Task prompt: Reproduce the material below word for word, starting at the line containing "common name: Many-colored rush tyrant" and going down to the line containing "family: Noctuidae", with both of those lines included. Reproduce nothing outside that span.

Data to process:
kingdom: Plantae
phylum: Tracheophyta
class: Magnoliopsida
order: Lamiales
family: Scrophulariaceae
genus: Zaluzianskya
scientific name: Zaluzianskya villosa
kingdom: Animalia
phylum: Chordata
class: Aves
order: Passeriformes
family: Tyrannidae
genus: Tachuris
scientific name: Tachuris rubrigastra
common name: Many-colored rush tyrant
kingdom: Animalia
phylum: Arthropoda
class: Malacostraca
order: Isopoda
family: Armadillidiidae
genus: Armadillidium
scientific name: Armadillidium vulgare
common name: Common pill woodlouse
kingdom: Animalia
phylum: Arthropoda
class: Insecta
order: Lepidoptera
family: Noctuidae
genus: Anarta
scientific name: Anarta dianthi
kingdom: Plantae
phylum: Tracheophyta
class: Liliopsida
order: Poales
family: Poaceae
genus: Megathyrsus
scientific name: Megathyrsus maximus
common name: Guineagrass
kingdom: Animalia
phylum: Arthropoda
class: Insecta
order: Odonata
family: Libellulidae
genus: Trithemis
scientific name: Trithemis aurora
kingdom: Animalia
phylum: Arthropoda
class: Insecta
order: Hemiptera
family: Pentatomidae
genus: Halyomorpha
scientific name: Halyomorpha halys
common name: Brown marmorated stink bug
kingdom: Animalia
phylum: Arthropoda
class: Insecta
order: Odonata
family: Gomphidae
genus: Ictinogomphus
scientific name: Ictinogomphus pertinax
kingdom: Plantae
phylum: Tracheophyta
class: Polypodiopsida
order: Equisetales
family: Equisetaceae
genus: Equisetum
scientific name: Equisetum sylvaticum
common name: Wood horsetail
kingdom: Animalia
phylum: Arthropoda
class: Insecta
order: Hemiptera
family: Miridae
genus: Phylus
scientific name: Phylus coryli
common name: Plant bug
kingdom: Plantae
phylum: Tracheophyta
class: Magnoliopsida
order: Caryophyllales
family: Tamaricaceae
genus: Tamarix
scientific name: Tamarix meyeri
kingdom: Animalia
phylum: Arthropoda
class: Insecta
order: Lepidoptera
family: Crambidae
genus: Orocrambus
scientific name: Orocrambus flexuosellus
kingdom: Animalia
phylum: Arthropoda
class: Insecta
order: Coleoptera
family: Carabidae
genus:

Full response:
common name: Many-colored rush tyrant
kingdom: Animalia
phylum: Arthropoda
class: Malacostraca
order: Isopoda
family: Armadillidiidae
genus: Armadillidium
scientific name: Armadillidium vulgare
common name: Common pill woodlouse
kingdom: Animalia
phylum: Arthropoda
class: Insecta
order: Lepidoptera
family: Noctuidae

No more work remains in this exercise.